Economics editor and Business reporter, BBC News
The government is to ease restrictions on how some pension schemes are managed, as part of efforts to boost economic growth.
The Treasury said defined benefit pension schemes have a total surplus of £160bn, but under current rules much of the money is trapped and cannot be invested in the wider economy.
The government has made boosting growth its main priority in order to boost living standards, but recent figures indicate the economy is struggling to expand.
The prime minister and chancellor will meet bosses of firms including Tesco, BT and Unilever as they attempt to attract more investment to the UK.
The meeting comes ahead of a speech by Chancellor Rachel Reeves on Wednesday where she is expected to focus on measures to boost growth amid speculation the government will back a third runway at Heathrow Airport.
On Monday, the chancellor told Labour MPs there were “no easy routes” to economic growth. She added ministers must start saying “yes” to new projects and go “further and faster” to boost the economy.
Official figures show that between July and September the economy had zero growth and the latest monthly figure for November showed just a small uptick.
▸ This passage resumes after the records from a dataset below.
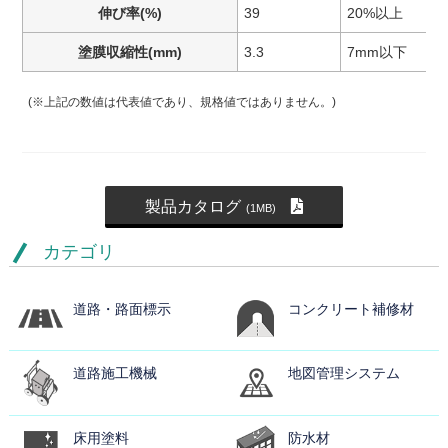
伸び率(%)
39
20%以上
塗膜収縮性(mm)
3.3
7mm以下
(※上記の数値は代表値であり、規格値ではありません。)
製品カタログ
(1MB)
カテゴリ
道路・路面標示
コンクリート補修材
道路施工機械
地図管理システム
床用塗料
防水材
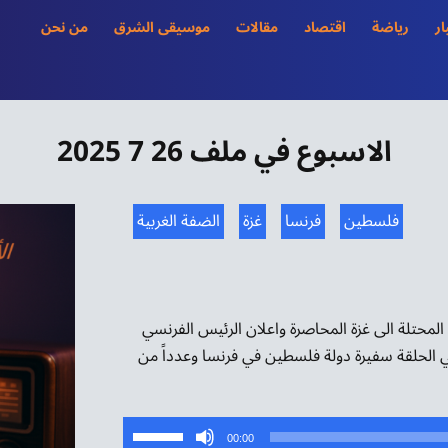
ار
رياضة
اقتصاد
مقالات
موسيقى الشرق
من نحن
الاسبوع في ملف 26 7 2025
فلسطين
فرنسا
غزة
الضفة الغربية
محتلة الى غزة المحاصرة واعلان الرئيس الفرنسي
 الحلقة سفيرة دولة فلسطين في فرنسا وعدداً من
استخدم
00:00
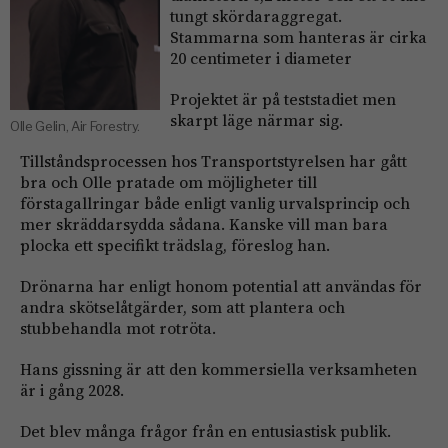
tungt skördaraggregat.
Stammarna som hanteras är cirka
20 centimeter i diameter
Projektet är på teststadiet men
skarpt läge närmar sig.
Olle Gelin, Air Forestry.
Tillståndsprocessen hos Transportstyrelsen har gått
bra och Olle pratade om möjligheter till
förstagallringar både enligt vanlig urvalsprincip och
mer skräddarsydda sådana. Kanske vill man bara
plocka ett specifikt trädslag, föreslog han.
Drönarna har enligt honom potential att användas för
andra skötselåtgärder, som att plantera och
stubbehandla mot rotröta.
Hans gissning är att den kommersiella verksamheten
är i gång 2028.
Det blev många frågor från en entusiastisk publik.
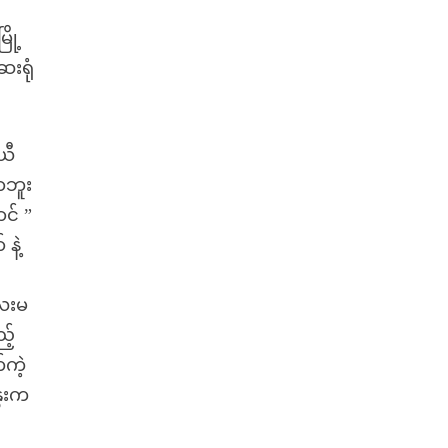
ို့
းရုံ
ယီ
ာဘူး
င် ”
နဲ့
လေးမ
့်
ကဲ့
ွေးက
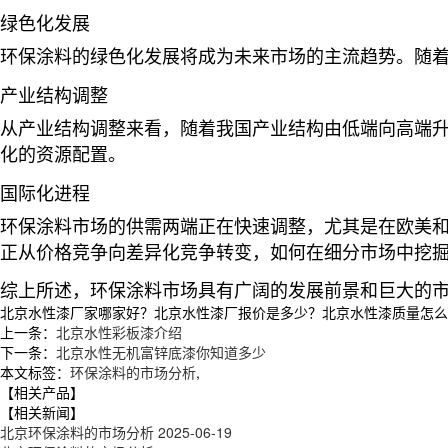
绿色化发展
环保涂料的绿色化发展将成为未来市场的主流趋势。随
产业结构调整
从产业结构调整来看，随着我国产业结构由低端向高端
化的资源配置
。
国际化进程
环保涂料市场的供需两端正在快速调整，尤其是在欧美
正从价格竞争向差异化竞争转变，如何在细分市场中挖
综上所述，环保涂料市场具有广阔的发展前景和巨大的
北京水性漆厂家哪家好？北京水性漆厂报价是多少？北京水性漆质量怎么样？徐
上一条：
北京水性彩板漆介绍
下一条：
北京水性无机富锌底漆你知道多少
本文标签：
环保涂料的市场分析
,
【相关产品】
【相关新闻】
北京环保涂料的市场分析
2025-06-19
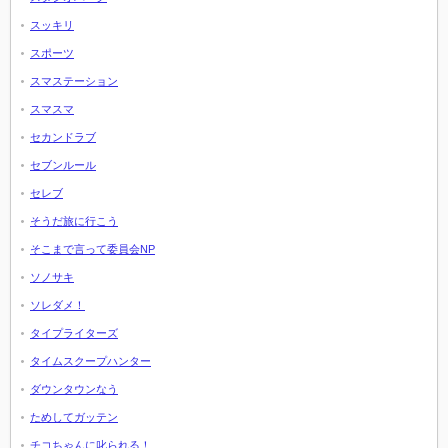
スッキリ
スポーツ
スマステーション
スマスマ
セカンドラブ
セブンルール
セレブ
そうだ旅に行こう
そこまで言って委員会NP
ソノサキ
ソレダメ！
タイプライターズ
タイムスクープハンター
ダウンタウンなう
ためしてガッテン
チコちゃんに叱られる！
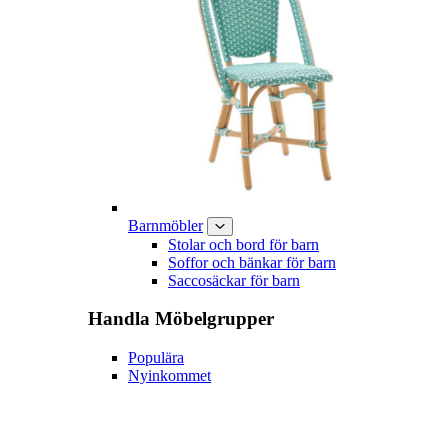
Barnmöbler
Stolar och bord för barn
Soffor och bänkar för barn
Saccosäckar för barn
Handla
Möbelgrupper
Populära
Nyinkommet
Labour has made boosting economic growth central to the government’s mission, pledging to raise living standards and deliver the highest sustained economic growth in the G7 group of rich nations by the time of the next election.
But between July and September the economy had zero growth and the latest monthly figures for November showed just a small uptick.
The consultation on pensions reform hopes to unlock billions of pounds within certain defined benefit schemes for alternative use in the economy, the pension schemes or the company.
The previous Conservative government launched a similar consultation last year.
Defined benefit pensions, sometimes known as a final salary scheme, are directly linked to a worker’s salary and length of service.
Three-quarters of the funds that pay out these pensions are in surplus – which means they effectively have more money in them than needed to meet those pension payments.
However, just a few years ago, many schemes were in deficit when interest rates were lower – prompting some companies to reduce their pension offer, and a reversal could occur again.
Warnings
Some pensions experts have warned there are risks around redeploying such funds, but The Pensions Regulator (TPR) has expressed its support for the government’s plans.
“Where schemes are fully funded and there are protections in place for members, we support efforts to help trustees and employers consider how to safely release surplus if it can improve member benefits or unlock investment in the wider economy,” said Nausicaa Delfas, chief executive of TPR.
Many of these pension schemes are closed, so are invested relatively safely in order to ensure they meet their obligations to members, when no extra contributions are coming in.
There is no guarantee that companies would use the money to invest – a move that would require confidence in the wider outlook. That would need to happen at scale for economic growth to improve.
Workers might also want the surplus to be used to improve the pension offer made to all staff – including those on more common defined contribution, rather than defined benefit, pensions.
The proposals follow plans announced last year by the chancellor to create pension “megafunds” by merging the UK’s 86 council schemes, based on the model used in Canada and Australia.
The government has also suggested pension schemes need to reach a certain size or pool together. The idea behind this is that larger funds are cheaper to run and are more able to invest in UK infrastructure projects.